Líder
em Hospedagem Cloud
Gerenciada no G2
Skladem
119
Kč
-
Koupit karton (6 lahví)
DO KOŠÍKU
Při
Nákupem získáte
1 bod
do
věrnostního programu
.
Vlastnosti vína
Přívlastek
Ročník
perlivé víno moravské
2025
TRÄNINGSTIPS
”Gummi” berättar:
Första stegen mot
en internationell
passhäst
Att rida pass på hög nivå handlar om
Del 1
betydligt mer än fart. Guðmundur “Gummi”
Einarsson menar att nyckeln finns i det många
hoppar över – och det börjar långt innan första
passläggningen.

- - - - - - -

Every line of the material should come back unchanged.

### Answer box
Líder
em Hospedagem Cloud
Gerenciada no G2
Skladem
119
Kč
-
Koupit karton (6 lahví)
DO KOŠÍKU
Při
Nákupem získáte
1 bod
do
věrnostního programu
.
Vlastnosti vína
Přívlastek
Ročník
perlivé víno moravské
2025
TRÄNINGSTIPS
”Gummi” berättar:
Första stegen mot
en internationell
passhäst
Att rida pass på hög nivå handlar om
Del 1
betydligt mer än fart. Guðmundur “Gummi”
Einarsson menar att nyckeln finns i det många
hoppar över – och det börjar långt innan första
passläggningen.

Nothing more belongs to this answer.